In a 2007 interview with Brooklyn Rail, Xu professed that “Andy Warhol learned a lot from Mao Tse Tung. Compare Mao’s pop culture to Andy Warhol’s pop culture,” he said. “If you had the experience of the Cultural Revolution in China you can understand authentic pop culture. Everybody had to read the same book and do the same thing. If you look at the Andy Warhol photo where he is standing in front of big portrait of Mao in Tiananmen Square, then you can understand how Andy Warhol’s art works with Mao’s ideas about the masses, the people, and pop culture.”
Despite these strong influences on Chinese artists, the average Chinese citizen had yet to be formally introduced to the King of Pop art, until now. That’s not to say Warhol’s works—particularly his celebrity portraits—aren’t familiar. It’s just that the artist behind them had long remained an unknown entity to most Chinese.

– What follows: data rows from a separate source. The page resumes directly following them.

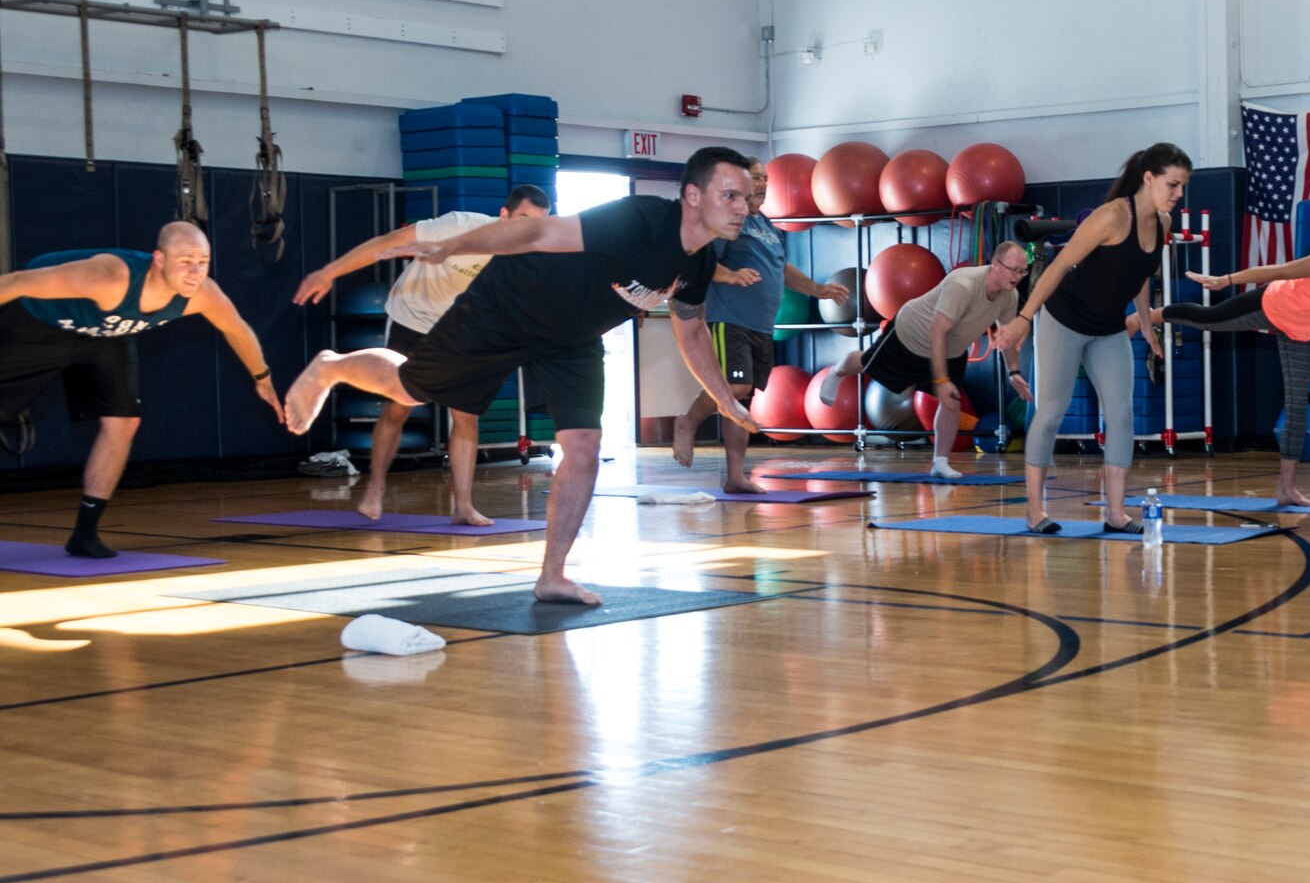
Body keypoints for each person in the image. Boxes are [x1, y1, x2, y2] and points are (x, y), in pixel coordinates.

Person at [282, 147, 760, 605]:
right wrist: (451, 246)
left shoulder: (697, 264)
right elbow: (535, 236)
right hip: (506, 309)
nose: (743, 207)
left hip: (573, 340)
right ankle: (330, 366)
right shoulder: (639, 220)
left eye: (745, 197)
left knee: (584, 449)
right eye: (730, 196)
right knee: (409, 387)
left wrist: (724, 400)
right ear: (693, 196)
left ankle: (552, 576)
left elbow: (692, 332)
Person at [0, 222, 284, 557]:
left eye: (203, 262)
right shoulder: (109, 278)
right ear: (159, 260)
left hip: (107, 337)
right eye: (185, 261)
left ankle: (85, 534)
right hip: (39, 323)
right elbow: (15, 282)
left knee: (123, 422)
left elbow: (237, 329)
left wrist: (262, 378)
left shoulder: (202, 294)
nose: (195, 272)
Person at [291, 184, 551, 523]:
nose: (526, 229)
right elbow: (387, 243)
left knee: (466, 416)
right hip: (412, 316)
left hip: (460, 329)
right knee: (399, 406)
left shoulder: (526, 256)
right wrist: (329, 272)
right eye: (523, 219)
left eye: (536, 223)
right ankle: (375, 489)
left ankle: (463, 506)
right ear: (504, 215)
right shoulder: (460, 225)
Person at [992, 142, 1189, 533]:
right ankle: (1035, 511)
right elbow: (1059, 265)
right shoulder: (1112, 217)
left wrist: (1147, 325)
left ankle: (1116, 513)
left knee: (1121, 414)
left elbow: (1139, 275)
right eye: (1172, 184)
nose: (1178, 194)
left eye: (1183, 186)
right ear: (1148, 179)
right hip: (1063, 319)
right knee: (1050, 413)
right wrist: (1024, 319)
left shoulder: (1163, 223)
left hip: (1108, 326)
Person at [1143, 213, 1310, 509]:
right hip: (1276, 304)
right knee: (1210, 319)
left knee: (1298, 403)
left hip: (1303, 329)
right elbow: (1284, 270)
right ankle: (1146, 315)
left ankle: (1287, 489)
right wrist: (1227, 280)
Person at [672, 158, 845, 493]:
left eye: (766, 178)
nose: (763, 183)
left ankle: (736, 477)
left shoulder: (765, 224)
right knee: (734, 389)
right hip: (729, 318)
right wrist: (731, 276)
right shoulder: (728, 221)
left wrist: (817, 290)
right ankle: (688, 422)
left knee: (744, 400)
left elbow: (781, 268)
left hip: (761, 325)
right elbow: (702, 261)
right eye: (756, 177)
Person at [818, 243, 1036, 479]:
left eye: (1021, 271)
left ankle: (940, 463)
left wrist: (1014, 372)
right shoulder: (963, 284)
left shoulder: (1009, 296)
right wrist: (941, 379)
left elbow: (1007, 336)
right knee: (866, 364)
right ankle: (837, 372)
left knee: (951, 401)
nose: (1017, 277)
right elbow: (937, 330)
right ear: (995, 264)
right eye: (1013, 269)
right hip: (911, 334)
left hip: (951, 349)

Warhol would probably appreciate that fact. During his one and only trip to mainland China in 1982, his friend and photographer Christopher Makos, who accompanied him, recalls that Warhol enjoyed the anonymity. Not surprisingly, he also felt a kinship to the uniformity—most evident in the unflattering Mao suits—that prevailed.
As tourists, Warhol and Makos visited the Great Wall, Tiananmen Square and, of course, posed in front of the famous Mao portrait.
Warhol and Mao did share a unique history. In 1972, as the chairman prepared for President Richard Nixon’s landmark visit, Mao was headline news. For Warhol, that translated to a celebrity status rivaling Elizabeth Taylor’s or Jackie O’s. So Mao got the Warhol star treatment, perhaps to his subject’s and his subject’s subjects’ chagrin.
“Warhol used an incredibly bright color palette for the Mao portraits, and in some cases put lipstick on him,” Shiner says. “But he wasn’t making fun of Mao or turning him into a drag queen.”
Still, old feelings and misperceptions die hard. As a result, the portraits were a no-show in Shanghai and Beijing. “In an ideal world,” Shiner says, “I would have loved to have seen them there. But we had to be very aware of social mores. We didn’t want to put anyone’s job at risk.
“I know it will happen one day,” he adds. “We’re just starting the conversation.”
To Makos, the conversation surrounding 15 Minutes Eternal was spectacular. “I’ve seen a lot of Andy exhibits, but this time I saw something new. I came away feeling a little like Alice in Wonderland falling into this different world. I think the Chinese are eager to be a part of that world.”
According to Shiner, “So much of China’s perception of the United States is based on consumer culture, brands, and lifestyle. But it’s a very surface understanding. Andy looked at what lies beneath.”
To date, the show has been well received and Warhol is once again a media sensation, even breaking attendance records at the Power Station of Art in Shanghai.
“It’s always going on with Andy,” says Makos. “He’s completely present to me and I think the Chinese are eager to be a part of the scene because they couldn’t participate at the time. There is such a deep well of curiosity there.”